Os livros chegam. Os alunos conversam e poucos buscam os livros para começar
a atividade. O professor pergunta se alguém sabe cantar “A rosa de Hiroshima”, poema
de Vinícius de Moraes que foi musicado. Ninguém sabia. Um grupo de alunos buscou a
música no YouTube e foram apresentar ao professor, que havia prometido pontos
positivos. O professor responde que só dará os pontos se eles apresentarem para toda a
turma, os alunos desistem. Poucos alunos começaram a atividade. O professor sai da
sala e quando volta os alunos começam a devolver os livros. O professor termina a aula
dizendo que continuarão na próxima aula.
No terceiro ano, o professor começa a aula lembrando aos alunos que terão uma
apresentação na semana seguinte. Alguns alunos entregam uma redação ao professor e
ele pede que os alunos que não trouxeram hoje tragam na próxima aula.
A aula sobre modernismo passa com certa tranquilidade, professor e alunos não
saem dos seus lugares, com livro aberto na frente. Alguns fazem as atividades.
Dez minutos antes do intervalo os alunos já querem sair da sala. O professor
pede que se acalmem e a turma permanece na sala por mais cinco minutos.
O professor vai ao fundo da sala e pede para os alunos que estavam com a
cabeça encostada à mesa que se levantem. Eram quatro, apenas dois atendem. O
professor voltar à frente da sala e relê o poema, a pedido dos alunos. Ele lê a primeira
estrofe e passa a leitura a um dos garotos. A partir desse momento a sala parece mais
concentrada. A leitura continua, agora com uma aluna. A sala está em silêncio e quase
todos acompanham pelo livro. Alguns ainda dormem. O professor para a leitura e
orienta: tem que ler com mais energia, com mais força, com paixão poética! A turma
responde, ri e faz comentários debochados. Ele então continua a ler, dando ênfase
sentimental ao texto, performático, gesticulando. A cada verso, alguns riem, outros
aplaudem, ou fazem os dois simultaneamente. Eles perguntam o sentido de algumas
palavras (cousas, arrebol) durante a leitura. O professor interrompe a declamação,
explica e retorna no mesmo tom. Quando termina, ouço um coro: uau! Mas soa ambíguo
e fico sem saber se era desdém pelo desfecho do poema, pela interpretação, ou uma
interjeição sincera de admiração.
Levanto-me e quando os alunos me chamam vou até eles para ajudá-los a
chegarem às respostas pedidas. Fico sempre contente nesses momentos, releio os textos
com eles, que parecem se admirar de si mesmos quando compreendem o poema.

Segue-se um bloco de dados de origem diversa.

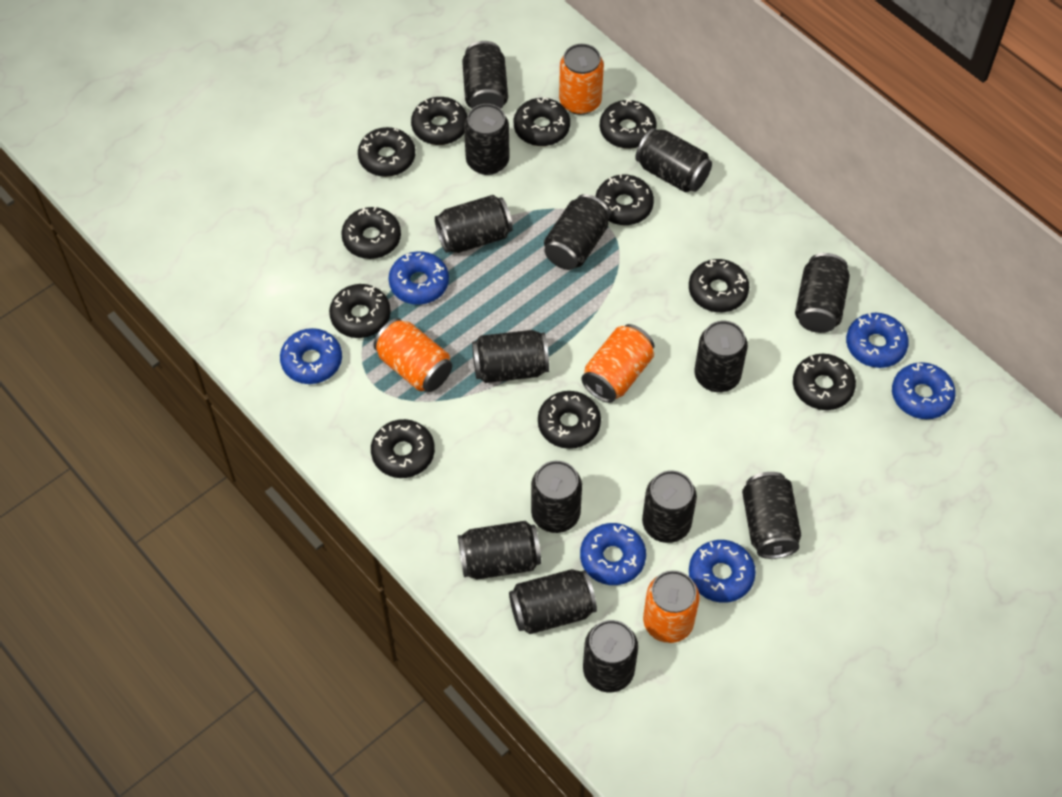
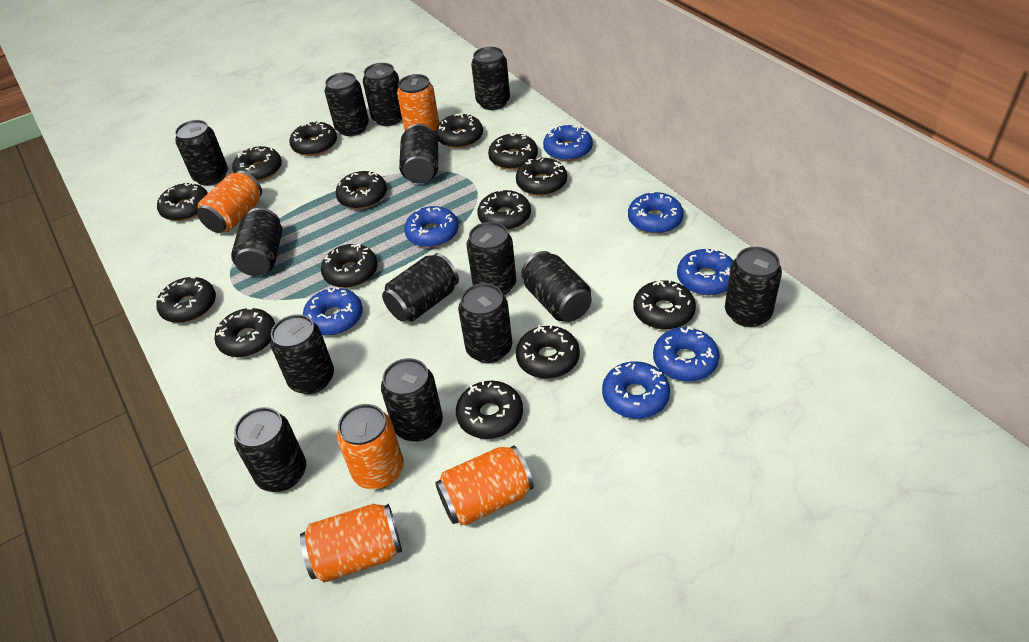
black donut: 11 -> 14
blue donut: 6 -> 7
orange can: 4 -> 5

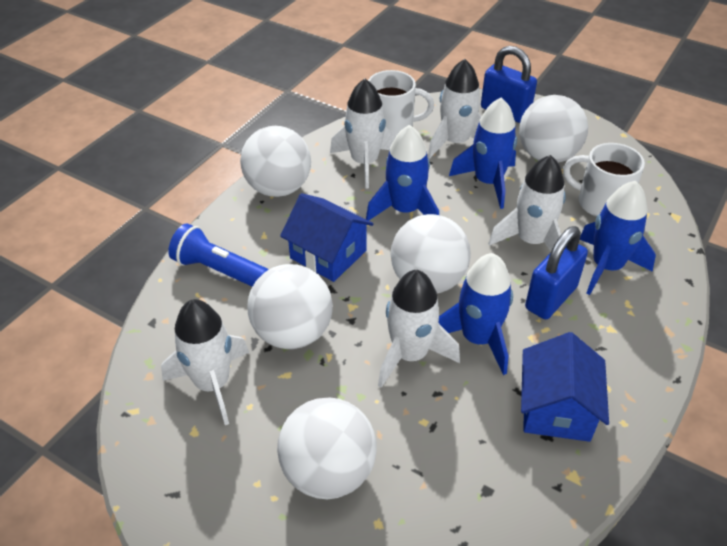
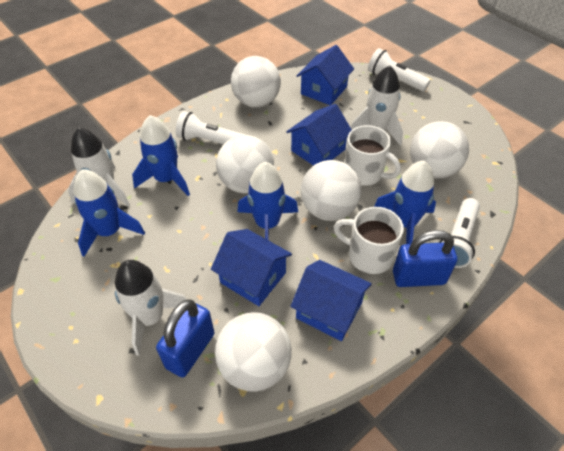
blue flashlight: 1 -> 0
blue house: 2 -> 4
white flashlight: 0 -> 3
white rocket: 5 -> 3

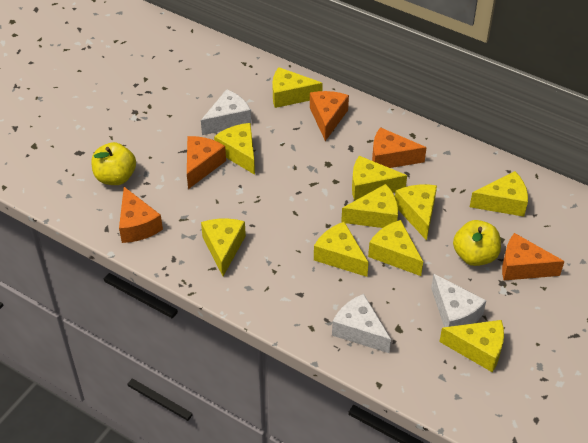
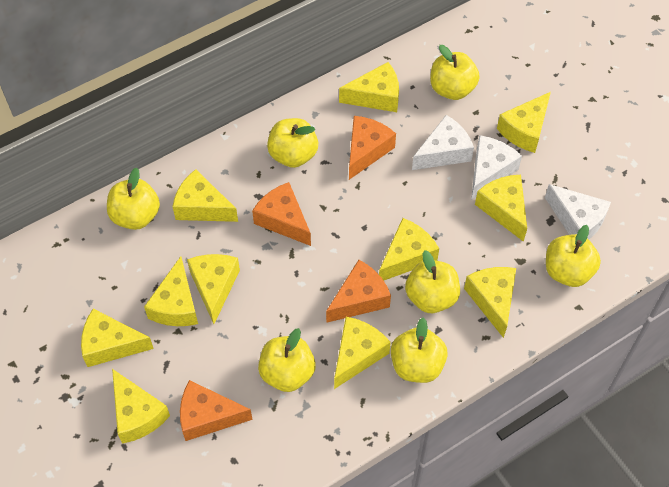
orange cheese: 5 -> 4
yellow apple: 2 -> 7
yellow cheese: 10 -> 11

Geralmente os alunos saem alguns minutos antes, mas hoje o sinal tocou e ainda
estávamos falando do poema. Depois continuaremos. Saí conversando com um menino
e duas meninas, que me apresentaram um aplicativo de cruzadinhas no celular. Quando
me despeço deles não consigo não me lembrar da importância do desvelo na educação,
na dificuldade de encontrar e de nutrir essa relação dedicada e atenta em um cotidiano
que parece tantas vezes constranger a um caminho oposto.